今月はコースワークの量が少し減ったために、修士論文のために時間を多く割くことができました。特に二つの大きな活動に従事しました。一つ目は、現在ボランティア活動をしている団体(以前にも紹介させていただきました)を通して、英国の移民の背景をもつ大学生たちにインタビューを行ったことです。移民の背景をもつ学生たちがどのような問題を学校生活を通して抱えているのかをインタビューを通して多面的に調査しました。この調査は約一週間かけてオックスフォード大学で行われました。二つ目は、日本にて複数大学を訪問し、日本の大学生が高校から大学に進学をした際に学習においてどのような困難を抱えているのかをインタビューやアンケートを通して調査したことです。この調査は大学から支援を受けて、日本で約5日間かけて行われました。10月から長期間、指導教官と話し合ってきた、調査方法を実際に実践に移すことができて、大変に嬉しく思いました。現在はこの異文化間の二つの教育データを比べることを試みていますが、実際にデータを収集する際には多くの弊害があり、思うようにデータを集めることができなかった事実は隠すことができません。したがって、このデータを基にしてこれからどのような比較をすることができるのかを指導教官と話し合うつもりです。

また、日本訪問時には母校の大学を訪問して言語学や大学院に関しての講演会を開きました。

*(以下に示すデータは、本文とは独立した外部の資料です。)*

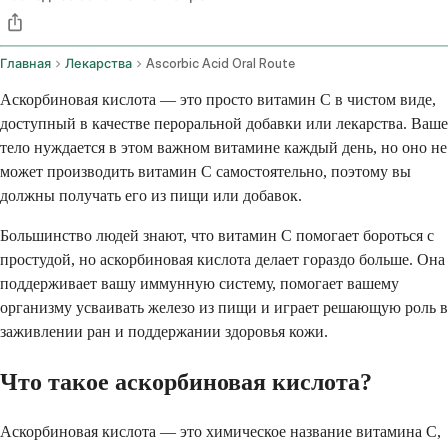
Главная
Лекарства
Ascorbic Acid Oral Route
Аскорбиновая кислота — это просто витамин C в чистом виде,
доступный в качестве пероральной добавки или лекарства. Ваше
тело нуждается в этом важном витамине каждый день, но оно не
может производить витамин C самостоятельно, поэтому вы
должны получать его из пищи или добавок.
Большинство людей знают, что витамин C помогает бороться с
простудой, но аскорбиновая кислота делает гораздо больше. Она
поддерживает вашу иммунную систему, помогает вашему
организму усваивать железо из пищи и играет решающую роль в
заживлении ран и поддержании здоровья кожи.
Что такое аскорбиновая кислота?
Аскорбиновая кислота — это химическое название витамина C,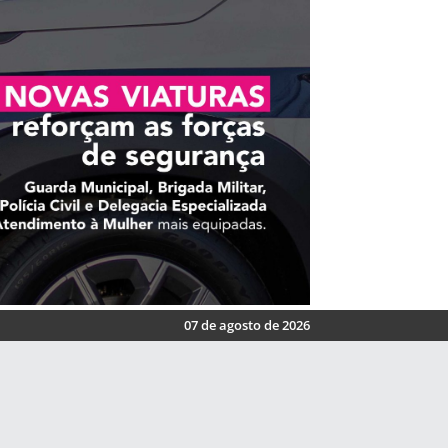
07 de agosto de 2026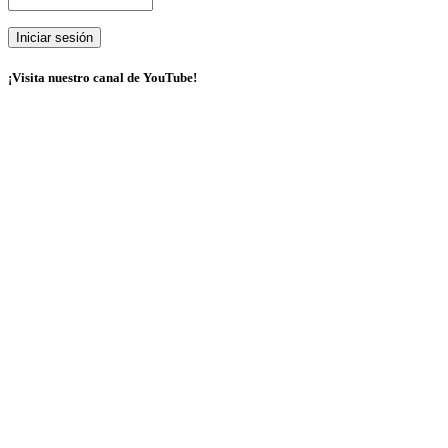
¡Visita nuestro canal de YouTube!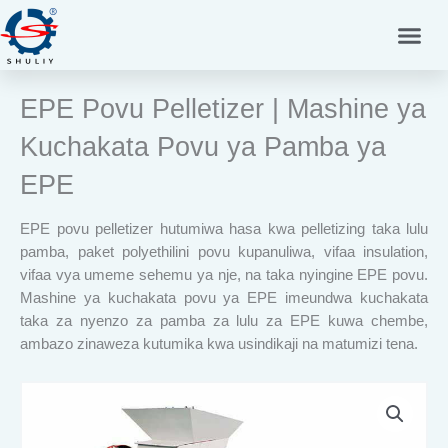
Skip
to
content
EPE Povu Pelletizer | Mashine ya
Kuchakata Povu ya Pamba ya
EPE
EPE povu pelletizer hutumiwa hasa kwa pelletizing taka lulu
pamba, paket polyethilini povu kupanuliwa, vifaa insulation,
vifaa vya umeme sehemu ya nje, na taka nyingine EPE povu.
Mashine ya kuchakata povu ya EPE imeundwa kuchakata
taka za nyenzo za pamba za lulu za EPE kuwa chembe,
ambazo zinaweza kutumika kwa usindikaji na matumizi tena.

自らの修士課程での研究の話しから留学全般の話し、奨学金の話し等多くの事柄を現役大学生の皆さんと共有する機会に恵まれました。多くの学生さんから講演会後には、「自分も勇気をもらいました。留学をしたくなりました。」と言っていただき、海外に既に留学をしている一人の日本人留学生としての役割を果たせたように感じました。日本の学生が今後さらに海外留学をしようと思うきっかけを作りに貢献したいと強く願っています。

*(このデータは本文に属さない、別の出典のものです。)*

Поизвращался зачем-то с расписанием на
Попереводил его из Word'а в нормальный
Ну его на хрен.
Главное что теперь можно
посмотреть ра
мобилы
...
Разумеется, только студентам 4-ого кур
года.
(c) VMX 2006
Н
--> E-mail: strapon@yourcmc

他には5月には、二人の著名人を目にする機会にも恵まれました。一人目は英国のウィリアム王子です。オックスフォード大学の公共政策大学院の新校舎が公式にオープンしたために大学施設を訪問していました。また、第68代アメリカ合衆国国務長官ジョン・ケリーも講演のために大学を訪問していました。以前も述べさせていただきましたが、著名人の講演会に参加することができる機会が多く設けられているのも英国大学院で勉強をする魅力だと思います。